Was driving through town today when I turned the dial to 660 AM, home to WFAN here in New York. Mike Francesa, the station’s superstar afternoon host, was doing what, in my opinion, he does best—talking over his guests, bellowing his own points, speaking as an authority when, in many cases, he’s a semi-authority.

I don’t know Francesa (we met once, when I wrote a profile on him for Newsday was back in the day), but I’m not a fan. He represents much of what I dislike about sports radio—obnoxious, loud, rude. Worst of all, he’s a very, very, very poor listener. The key to conducting a good interview is listening to the other viewpoint, then responding to the spoken words. Francesa, however, always seems to have his opinion loaded and ready. He almost never reacts properly, and specializes in talking over people. And talking over people. And talking over people. I especially loathe when he has an actual athlete (or ex-athlete) on, because he’ll hijack what should be a very good interview. For example, if, say, Carl Banks is on talking about the 3-4 defense, Francesa will inevitably interrupt to either:

A. Tell Banks why he’s wrong.

B. Educate Banks on the true strength of the 3-4.

Now contrast Francesa with Bob Costas, on whose radio show I appeared yesterday.
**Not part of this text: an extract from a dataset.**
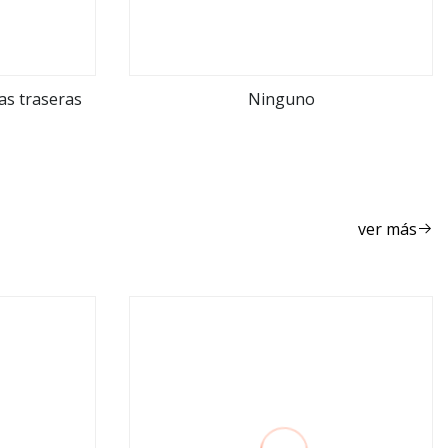
cas traseras
Ninguno
ver más
ver más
Costas, too, likes to speak authoritatively—but it is never condescending, and it is always backed by fact and insight. He never yells, never seeks to embarrass, refuses to try and put someone in his place. He’s a classy act with a classy show—the way I wish all sports radio hosts would behave.

Again, nothing personally against Francesa, and he deserves credit for his success.

But do I enjoy listening to his spewings? No.

* The photo above? I Image Googled Francesa, and it came up. Weird.